▶ _任务说明 1_
把记录从开头起到含有“coordinates (228, 313).”的那一行为止的各行一字不改地输出，首尾两行都算在内，图片不要放进答案。

▶ _原文_
────

HDRP图形入门:RTHandle未知问题

news2024/12/23 15:43:55

      正好电脑看奥本海默,全程尿点十足,就一边看一边把之前整合HDRP遇到的问题说一下。
      那就是RTHandle的未知问题,这是官方对RTHandle的说明:
      unity RTHandle
      源代码如下:

using System.Collections.Generic;
using UnityEngine.Rendering;

namespace UnityEngine.Rendering
{
    /// <summary>
    /// A RTHandle is a RenderTexture that scales automatically with the camera size.
    /// This allows proper reutilization of RenderTexture memory when different cameras with various sizes are used during rendering.
    /// <seealso cref="RTHandleSystem"/>
    /// </summary>
    public class RTHandle
    {
        internal RTHandleSystem m_Owner;
        internal RenderTexture m_RT;
        internal Texture m_ExternalTexture;
        internal RenderTargetIdentifier m_NameID;
        internal bool m_EnableMSAA = false;
        internal bool m_EnableRandomWrite = false;
        internal bool m_EnableHWDynamicScale = false;
        internal string m_Name;

        internal bool m_UseCustomHandleScales = false;
        internal RTHandleProperties m_CustomHandleProperties;

        /// <summary>
        /// By default, rtHandleProperties gets the global state of scalers against the global reference mode.
        /// This method lets the current RTHandle use a local custom RTHandleProperties. This function is being used
        /// by scalers such as TAAU and DLSS, which require to have a different resolution for color (independent of the RTHandleSystem).

────

▶ _任务数据_
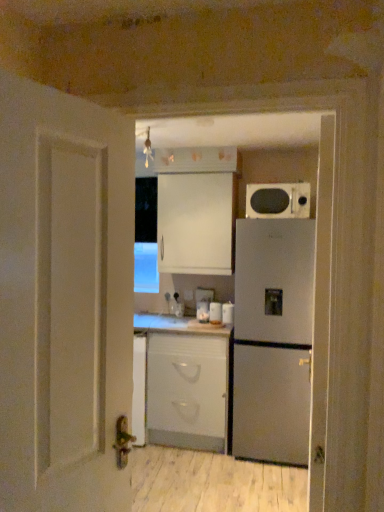
The width and height of the screenshot is (384, 512). Describe the element at coordinates (186, 382) in the screenshot. I see `white matte cabinet at center, which is the 1th cabinetry from bottom to top` at that location.

Find the location of `white glossy jar at center, the 1th appliance viewed from the left`. white glossy jar at center, the 1th appliance viewed from the left is located at coordinates (202, 311).

Image resolution: width=384 pixels, height=512 pixels. What do you see at coordinates (196, 223) in the screenshot?
I see `white matte cabinet at upper center, positioned as the first cabinetry in top-to-bottom order` at bounding box center [196, 223].

Where is `white glossy canister at center, which is counted as the 3th appliance, starting from the left`? white glossy canister at center, which is counted as the 3th appliance, starting from the left is located at coordinates (228, 313).

You are a GUI agent. You are given a task and a screenshot of the screen. Output one action in this format:
    pyautogui.click(x=<x>, y=<y>)
    Task: Click on the satin silver refrigerator at right
    
    Given the screenshot: What is the action you would take?
    pyautogui.click(x=273, y=339)

In the scene shown: Is white matte cabinet at upper center, arranged as the second cabinetry when ordered from the bottom, taller than white glossy canister at center, which is counted as the 3th appliance, starting from the left?

Yes, white matte cabinet at upper center, arranged as the second cabinetry when ordered from the bottom, is taller than white glossy canister at center, which is counted as the 3th appliance, starting from the left.

Is white matte cabinet at upper center, arranged as the second cabinetry when ordered from the bottom, to the right of white glossy canister at center, which is counted as the 3th appliance, starting from the left, from the viewer's perspective?

Incorrect, white matte cabinet at upper center, arranged as the second cabinetry when ordered from the bottom, is not on the right side of white glossy canister at center, which is counted as the 3th appliance, starting from the left.

Is white matte cabinet at upper center, positioned as the first cabinetry in top-to-bottom order, not near white glossy canister at center, which is the first appliance in right-to-left order?

That's not correct — white matte cabinet at upper center, positioned as the first cabinetry in top-to-bottom order, is a little close to white glossy canister at center, which is the first appliance in right-to-left order.

Would you say matte black microwave at upper right contains white glossy jar at center, the 1th appliance viewed from the left?

No, white glossy jar at center, the 1th appliance viewed from the left, is not surrounded by matte black microwave at upper right.

Between matte black microwave at upper right and white glossy jar at center, which is the third appliance in right-to-left order, which one has less height?

white glossy jar at center, which is the third appliance in right-to-left order.

Is matte black microwave at upper right oriented away from white glossy jar at center, the 1th appliance viewed from the left?

No, matte black microwave at upper right is not facing away from white glossy jar at center, the 1th appliance viewed from the left.

Is white matte cabinet at upper center, arranged as the second cabinetry when ordered from the bottom, smaller than matte black microwave at upper right?

No.

Does point (228, 234) come in front of point (291, 187)?

No, it is behind (291, 187).

From the image's perspective, which one is positioned higher, white matte cabinet at upper center, positioned as the first cabinetry in top-to-bottom order, or matte black microwave at upper right?

matte black microwave at upper right, from the image's perspective.

Considering the sizes of white matte cabinet at upper center, positioned as the first cabinetry in top-to-bottom order, and matte black microwave at upper right in the image, is white matte cabinet at upper center, positioned as the first cabinetry in top-to-bottom order, wider or thinner than matte black microwave at upper right?

In the image, white matte cabinet at upper center, positioned as the first cabinetry in top-to-bottom order, appears to be wider than matte black microwave at upper right.

Is white glossy jar at center, which is the third appliance in right-to-left order, not near satin silver refrigerator at right?

They are positioned close to each other.

Between white glossy jar at center, which is the third appliance in right-to-left order, and satin silver refrigerator at right, which one has less height?

Standing shorter between the two is white glossy jar at center, which is the third appliance in right-to-left order.

Is white glossy jar at center, which is the third appliance in right-to-left order, positioned beyond the bounds of satin silver refrigerator at right?

That's correct, white glossy jar at center, which is the third appliance in right-to-left order, is outside of satin silver refrigerator at right.

From the image's perspective, is white glossy jar at center, the 1th appliance viewed from the left, above or below satin silver refrigerator at right?

white glossy jar at center, the 1th appliance viewed from the left, is above satin silver refrigerator at right.

Between point (221, 411) and point (297, 186), which one is positioned in front?

The point (297, 186) is closer.

Does white matte cabinet at center, which is the 1th cabinetry from bottom to top, contain matte black microwave at upper right?

Definitely not — matte black microwave at upper right is not inside white matte cabinet at center, which is the 1th cabinetry from bottom to top.

The height and width of the screenshot is (512, 384). Identify the location of the 2nd cabinetry to the left of the matte black microwave at upper right, starting your count from the anchor. (186, 382).

What's the angular difference between white matte cabinet at center, which is the 1th cabinetry from bottom to top, and matte black microwave at upper right's facing directions?

The angle between the facing direction of white matte cabinet at center, which is the 1th cabinetry from bottom to top, and the facing direction of matte black microwave at upper right is 2.76 degrees.

Considering the relative sizes of white glossy jar at center, which is the third appliance in right-to-left order, and white glossy canister at center, which is the first appliance in right-to-left order, in the image provided, is white glossy jar at center, which is the third appliance in right-to-left order, bigger than white glossy canister at center, which is the first appliance in right-to-left order,?

Yes, white glossy jar at center, which is the third appliance in right-to-left order, is bigger than white glossy canister at center, which is the first appliance in right-to-left order.

Can you confirm if white glossy jar at center, the 1th appliance viewed from the left, is shorter than white glossy canister at center, which is the first appliance in right-to-left order?

No, white glossy jar at center, the 1th appliance viewed from the left, is not shorter than white glossy canister at center, which is the first appliance in right-to-left order.

Is white glossy jar at center, the 1th appliance viewed from the left, far from white glossy canister at center, which is the first appliance in right-to-left order?

No.

Is white glossy jar at center, which is the third appliance in right-to-left order, at the right side of white glossy canister at center, which is counted as the 3th appliance, starting from the left?

Incorrect, white glossy jar at center, which is the third appliance in right-to-left order, is not on the right side of white glossy canister at center, which is counted as the 3th appliance, starting from the left.

Consider the image. Which point is more forward, (213,191) or (218,313)?

The point (213,191) is in front.

Does white matte cabinet at upper center, positioned as the first cabinetry in top-to-bottom order, come behind white glossy jar at center, the 2th appliance positioned from the right?

No, it is in front of white glossy jar at center, the 2th appliance positioned from the right.

Which cabinetry is the 1st one when counting from the left side of the white glossy canister at center, which is counted as the 3th appliance, starting from the left? Please provide its 2D coordinates.

[(196, 223)]

Identify the location of appliance that is the 1st object directly below the matte black microwave at upper right (from a real-world perspective). pyautogui.click(x=202, y=311).

Looking at this image, based on their spatial positions, is white matte cabinet at center, which is the 1th cabinetry from bottom to top, or white matte cabinet at upper center, arranged as the second cabinetry when ordered from the bottom, closer to white glossy canister at center, which is counted as the 3th appliance, starting from the left?

The object closer to white glossy canister at center, which is counted as the 3th appliance, starting from the left, is white matte cabinet at center, which is the 1th cabinetry from bottom to top.

Considering their positions, is white glossy jar at center, marked as the 2th appliance in a left-to-right arrangement, positioned closer to satin silver refrigerator at right than matte black microwave at upper right?

matte black microwave at upper right is positioned closer to the anchor satin silver refrigerator at right.

Based on their spatial positions, is matte black microwave at upper right or white glossy canister at center, which is the first appliance in right-to-left order, closer to satin silver refrigerator at right?

white glossy canister at center, which is the first appliance in right-to-left order, is closer to satin silver refrigerator at right.

From the image, which object appears to be farther from white glossy jar at center, which is the third appliance in right-to-left order, white matte cabinet at center, which ranks as the 2th cabinetry in top-to-bottom order, or matte black microwave at upper right?

matte black microwave at upper right.

Looking at the image, which one is located closer to white matte cabinet at upper center, positioned as the first cabinetry in top-to-bottom order, white glossy jar at center, the 2th appliance positioned from the right, or matte black microwave at upper right?

matte black microwave at upper right.

When comparing their distances from white glossy canister at center, which is the first appliance in right-to-left order, does white glossy jar at center, which is the third appliance in right-to-left order, or satin silver refrigerator at right seem further?

satin silver refrigerator at right.

Consider the image. From the image, which object appears to be nearer to white glossy canister at center, which is the first appliance in right-to-left order, satin silver refrigerator at right or white matte cabinet at center, which is the 1th cabinetry from bottom to top?

Among the two, satin silver refrigerator at right is located nearer to white glossy canister at center, which is the first appliance in right-to-left order.

Which object lies nearer to the anchor point matte black microwave at upper right, satin silver refrigerator at right or white glossy jar at center, the 2th appliance positioned from the right?

Based on the image, satin silver refrigerator at right appears to be nearer to matte black microwave at upper right.

Identify the location of appliance between satin silver refrigerator at right and white glossy jar at center, the 2th appliance positioned from the right, in the front-back direction. (228, 313).

Locate an element on the screen. refrigerator between matte black microwave at upper right and white matte cabinet at center, which ranks as the 2th cabinetry in top-to-bottom order, from top to bottom is located at coordinates (273, 339).

You are a GUI agent. You are given a task and a screenshot of the screen. Output one action in this format:
    pyautogui.click(x=<x>, y=<y>)
    Task: Click on the cabinetry between matte black microwave at upper right and white glossy canister at center, which is counted as the 3th appliance, starting from the left, from top to bottom
    The image size is (384, 512).
    Given the screenshot: What is the action you would take?
    pyautogui.click(x=196, y=223)

What are the coordinates of `cabinetry that lies between matte black microwave at upper right and white matte cabinet at center, which is the 1th cabinetry from bottom to top, from top to bottom` in the screenshot? It's located at (196, 223).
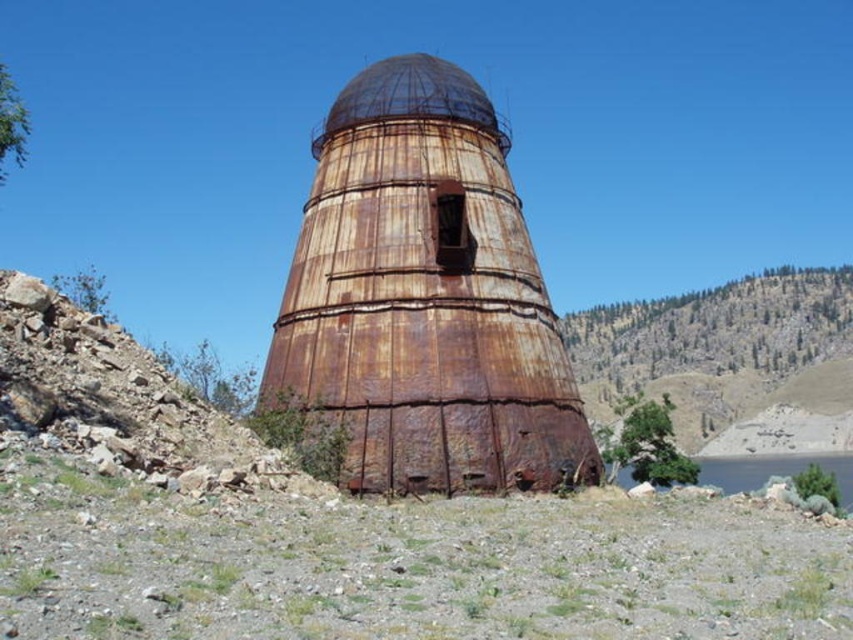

────

▶ _任务说明 2_
接着讲HDRP中RTHandle问题的那篇原文往下写。

▶ _练习答案 1_
The width and height of the screenshot is (384, 512). Describe the element at coordinates (186, 382) in the screenshot. I see `white matte cabinet at center, which is the 1th cabinetry from bottom to top` at that location.

Find the location of `white glossy jar at center, the 1th appliance viewed from the left`. white glossy jar at center, the 1th appliance viewed from the left is located at coordinates (202, 311).

Image resolution: width=384 pixels, height=512 pixels. What do you see at coordinates (196, 223) in the screenshot?
I see `white matte cabinet at upper center, positioned as the first cabinetry in top-to-bottom order` at bounding box center [196, 223].

Where is `white glossy canister at center, which is counted as the 3th appliance, starting from the left`? white glossy canister at center, which is counted as the 3th appliance, starting from the left is located at coordinates (228, 313).

▶ _练习答案 2_
        /// </summary>
        /// <param name="properties">Properties to set.</param>
        public void SetCustomHandleProperties(in RTHandleProperties properties)
        {
            m_UseCustomHandleScales = true;
            m_CustomHandleProperties = properties;
        }

        /// <summary>
        /// Method that clears any custom handle property being set.
        /// </summary>
        public void ClearCustomHandleProperties()
        {
            m_UseCustomHandleScales = false;
        }

        /// <summary>
        /// Scale factor applied to the RTHandle reference size.
        /// </summary>
        public Vector2 scaleFactor { get; internal set; }
        internal ScaleFunc scaleFunc;

        /// <summary>
        /// Returns true if the RTHandle uses automatic scaling.
        /// </summary>
        public bool useScaling { get; internal set; }
        /// <summary>
        /// Reference size of the RTHandle System associated with the RTHandle
        /// </summary>
        public Vector2Int referenceSize { get; internal set; }
        /// <summary>
        /// Current properties of the RTHandle System. If a custom property has been set through SetCustomHandleProperties method, it will be used that one instead.
        /// </summary>
        public RTHandleProperties rtHandleProperties { get { return m_UseCustomHandleScales ? m_CustomHandleProperties : m_Owner.rtHandleProperties; } }
        /// <summary>
        /// RenderTexture associated with the RTHandle
        /// </summary>
        public RenderTexture rt { get { return m_RT; } }
        /// <summary>
        /// RenderTargetIdentifier associated with the RTHandle
        /// </summary>
        public RenderTargetIdentifier nameID { get { return m_NameID; } }
        /// <summary>
        /// Name of the RTHandle
        /// </summary>
        public string name { get { return m_Name; } }

        /// <summary>
        /// Returns true is MSAA is enabled, false otherwise.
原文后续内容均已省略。